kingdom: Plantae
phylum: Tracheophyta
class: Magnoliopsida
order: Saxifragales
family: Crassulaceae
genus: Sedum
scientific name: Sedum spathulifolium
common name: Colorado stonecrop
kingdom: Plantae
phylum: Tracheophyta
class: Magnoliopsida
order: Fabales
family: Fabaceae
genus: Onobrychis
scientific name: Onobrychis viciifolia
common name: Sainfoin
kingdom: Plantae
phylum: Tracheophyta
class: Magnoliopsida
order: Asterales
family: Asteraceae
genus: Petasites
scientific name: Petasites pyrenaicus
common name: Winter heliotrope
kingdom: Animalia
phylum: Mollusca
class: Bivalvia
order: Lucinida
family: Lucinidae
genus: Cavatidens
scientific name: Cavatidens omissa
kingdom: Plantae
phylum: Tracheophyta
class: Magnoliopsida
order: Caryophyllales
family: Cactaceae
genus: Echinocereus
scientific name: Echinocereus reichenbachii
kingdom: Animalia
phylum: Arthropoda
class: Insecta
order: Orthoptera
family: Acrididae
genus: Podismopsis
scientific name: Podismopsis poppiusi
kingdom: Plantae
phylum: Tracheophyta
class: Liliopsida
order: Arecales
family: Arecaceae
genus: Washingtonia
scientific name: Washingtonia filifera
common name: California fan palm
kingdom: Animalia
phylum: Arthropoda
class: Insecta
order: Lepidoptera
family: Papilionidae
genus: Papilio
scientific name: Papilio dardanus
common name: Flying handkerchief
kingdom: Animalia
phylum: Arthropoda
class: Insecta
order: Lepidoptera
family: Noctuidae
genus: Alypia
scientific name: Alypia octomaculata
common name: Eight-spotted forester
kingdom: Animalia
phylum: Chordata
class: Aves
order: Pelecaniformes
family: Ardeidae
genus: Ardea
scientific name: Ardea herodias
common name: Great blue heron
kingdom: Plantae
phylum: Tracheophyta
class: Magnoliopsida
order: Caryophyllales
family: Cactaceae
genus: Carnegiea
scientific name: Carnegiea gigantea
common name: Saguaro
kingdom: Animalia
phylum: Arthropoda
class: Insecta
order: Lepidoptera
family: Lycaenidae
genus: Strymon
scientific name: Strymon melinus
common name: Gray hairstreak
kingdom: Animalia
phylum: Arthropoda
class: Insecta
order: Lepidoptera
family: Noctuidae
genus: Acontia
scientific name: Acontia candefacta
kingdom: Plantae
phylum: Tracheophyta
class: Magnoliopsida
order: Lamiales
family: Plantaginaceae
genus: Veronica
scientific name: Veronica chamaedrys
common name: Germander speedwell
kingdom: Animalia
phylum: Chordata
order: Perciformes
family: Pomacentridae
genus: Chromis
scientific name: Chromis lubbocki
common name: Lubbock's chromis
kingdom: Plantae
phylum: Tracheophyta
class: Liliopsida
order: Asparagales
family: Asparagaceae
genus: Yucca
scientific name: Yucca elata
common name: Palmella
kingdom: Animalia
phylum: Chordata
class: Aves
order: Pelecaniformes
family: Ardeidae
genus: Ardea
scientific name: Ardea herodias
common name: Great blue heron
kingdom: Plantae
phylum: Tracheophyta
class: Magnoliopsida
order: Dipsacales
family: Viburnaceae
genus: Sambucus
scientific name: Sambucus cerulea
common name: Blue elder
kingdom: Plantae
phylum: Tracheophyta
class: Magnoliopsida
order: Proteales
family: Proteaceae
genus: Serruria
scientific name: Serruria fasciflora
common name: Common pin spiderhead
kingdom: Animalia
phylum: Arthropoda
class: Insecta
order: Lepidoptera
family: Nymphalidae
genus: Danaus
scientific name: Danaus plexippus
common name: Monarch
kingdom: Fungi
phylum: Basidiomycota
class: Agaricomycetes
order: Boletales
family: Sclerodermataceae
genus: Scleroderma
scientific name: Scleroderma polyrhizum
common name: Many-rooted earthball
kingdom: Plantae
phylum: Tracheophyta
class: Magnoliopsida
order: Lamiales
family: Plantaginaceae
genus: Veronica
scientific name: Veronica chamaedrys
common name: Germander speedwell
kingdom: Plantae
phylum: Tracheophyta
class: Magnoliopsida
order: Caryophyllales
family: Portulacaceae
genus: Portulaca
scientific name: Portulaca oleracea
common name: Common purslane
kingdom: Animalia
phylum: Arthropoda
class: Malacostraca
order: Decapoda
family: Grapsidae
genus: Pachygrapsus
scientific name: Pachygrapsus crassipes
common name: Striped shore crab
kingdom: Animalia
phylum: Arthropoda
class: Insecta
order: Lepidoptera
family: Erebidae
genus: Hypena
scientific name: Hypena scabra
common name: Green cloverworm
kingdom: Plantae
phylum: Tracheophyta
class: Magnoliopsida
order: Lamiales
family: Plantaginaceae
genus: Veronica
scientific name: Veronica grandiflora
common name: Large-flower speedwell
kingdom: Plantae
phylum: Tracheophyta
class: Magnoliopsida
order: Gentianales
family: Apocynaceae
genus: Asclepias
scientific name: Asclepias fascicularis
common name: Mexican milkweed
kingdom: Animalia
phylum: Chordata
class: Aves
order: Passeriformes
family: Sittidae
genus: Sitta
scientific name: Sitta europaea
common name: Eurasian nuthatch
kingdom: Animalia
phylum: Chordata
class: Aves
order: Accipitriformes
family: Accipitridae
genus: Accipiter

┄┄┄┄┄┄┄┄┄┄┄┄┄┄┄┄┄┄┄┄

▶ [WHAT YOU ARE ASKED TO DO]: Reproduce every line of the entries above word for word, keeping their original order.

▶ [WORKED SOLUTION]:
kingdom: Plantae
phylum: Tracheophyta
class: Magnoliopsida
order: Saxifragales
family: Crassulaceae
genus: Sedum
scientific name: Sedum spathulifolium
common name: Colorado stonecrop
kingdom: Plantae
phylum: Tracheophyta
class: Magnoliopsida
order: Fabales
family: Fabaceae
genus: Onobrychis
scientific name: Onobrychis viciifolia
common name: Sainfoin
kingdom: Plantae
phylum: Tracheophyta
class: Magnoliopsida
order: Asterales
family: Asteraceae
genus: Petasites
scientific name: Petasites pyrenaicus
common name: Winter heliotrope
kingdom: Animalia
phylum: Mollusca
class: Bivalvia
order: Lucinida
family: Lucinidae
genus: Cavatidens
scientific name: Cavatidens omissa
kingdom: Plantae
phylum: Tracheophyta
class: Magnoliopsida
order: Caryophyllales
family: Cactaceae
genus: Echinocereus
scientific name: Echinocereus reichenbachii
kingdom: Animalia
phylum: Arthropoda
class: Insecta
order: Orthoptera
family: Acrididae
genus: Podismopsis
scientific name: Podismopsis poppiusi
kingdom: Plantae
phylum: Tracheophyta
class: Liliopsida
order: Arecales
family: Arecaceae
genus: Washingtonia
scientific name: Washingtonia filifera
common name: California fan palm
kingdom: Animalia
phylum: Arthropoda
class: Insecta
order: Lepidoptera
family: Papilionidae
genus: Papilio
scientific name: Papilio dardanus
common name: Flying handkerchief
kingdom: Animalia
phylum: Arthropoda
class: Insecta
order: Lepidoptera
family: Noctuidae
genus: Alypia
scientific name: Alypia octomaculata
common name: Eight-spotted forester
kingdom: Animalia
phylum: Chordata
class: Aves
order: Pelecaniformes
family: Ardeidae
genus: Ardea
scientific name: Ardea herodias
common name: Great blue heron
kingdom: Plantae
phylum: Tracheophyta
class: Magnoliopsida
order: Caryophyllales
family: Cactaceae
genus: Carnegiea
scientific name: Carnegiea gigantea
common name: Saguaro
kingdom: Animalia
phylum: Arthropoda
class: Insecta
order: Lepidoptera
family: Lycaenidae
genus: Strymon
scientific name: Strymon melinus
common name: Gray hairstreak
kingdom: Animalia
phylum: Arthropoda
class: Insecta
order: Lepidoptera
family: Noctuidae
genus: Acontia
scientific name: Acontia candefacta
kingdom: Plantae
phylum: Tracheophyta
class: Magnoliopsida
order: Lamiales
family: Plantaginaceae
genus: Veronica
scientific name: Veronica chamaedrys
common name: Germander speedwell
kingdom: Animalia
phylum: Chordata
order: Perciformes
family: Pomacentridae
genus: Chromis
scientific name: Chromis lubbocki
common name: Lubbock's chromis
kingdom: Plantae
phylum: Tracheophyta
class: Liliopsida
order: Asparagales
family: Asparagaceae
genus: Yucca
scientific name: Yucca elata
common name: Palmella
kingdom: Animalia
phylum: Chordata
class: Aves
order: Pelecaniformes
family: Ardeidae
genus: Ardea
scientific name: Ardea herodias
common name: Great blue heron
kingdom: Plantae
phylum: Tracheophyta
class: Magnoliopsida
order: Dipsacales
family: Viburnaceae
genus: Sambucus
scientific name: Sambucus cerulea
common name: Blue elder
kingdom: Plantae
phylum: Tracheophyta
class: Magnoliopsida
order: Proteales
family: Proteaceae
genus: Serruria
scientific name: Serruria fasciflora
common name: Common pin spiderhead
kingdom: Animalia
phylum: Arthropoda
class: Insecta
order: Lepidoptera
family: Nymphalidae
genus: Danaus
scientific name: Danaus plexippus
common name: Monarch
kingdom: Fungi
phylum: Basidiomycota
class: Agaricomycetes
order: Boletales
family: Sclerodermataceae
genus: Scleroderma
scientific name: Scleroderma polyrhizum
common name: Many-rooted earthball
kingdom: Plantae
phylum: Tracheophyta
class: Magnoliopsida
order: Lamiales
family: Plantaginaceae
genus: Veronica
scientific name: Veronica chamaedrys
common name: Germander speedwell
kingdom: Plantae
phylum: Tracheophyta
class: Magnoliopsida
order: Caryophyllales
family: Portulacaceae
genus: Portulaca
scientific name: Portulaca oleracea
common name: Common purslane
kingdom: Animalia
phylum: Arthropoda
class: Malacostraca
order: Decapoda
family: Grapsidae
genus: Pachygrapsus
scientific name: Pachygrapsus crassipes
common name: Striped shore crab
kingdom: Animalia
phylum: Arthropoda
class: Insecta
order: Lepidoptera
family: Erebidae
genus: Hypena
scientific name: Hypena scabra
common name: Green cloverworm
kingdom: Plantae
phylum: Tracheophyta
class: Magnoliopsida
order: Lamiales
family: Plantaginaceae
genus: Veronica
scientific name: Veronica grandiflora
common name: Large-flower speedwell
kingdom: Plantae
phylum: Tracheophyta
class: Magnoliopsida
order: Gentianales
family: Apocynaceae
genus: Asclepias
scientific name: Asclepias fascicularis
common name: Mexican milkweed
kingdom: Animalia
phylum: Chordata
class: Aves
order: Passeriformes
family: Sittidae
genus: Sitta
scientific name: Sitta europaea
common name: Eurasian nuthatch
kingdom: Animalia
phylum: Chordata
class: Aves
order: Accipitriformes
family: Accipitridae
genus: Accipiter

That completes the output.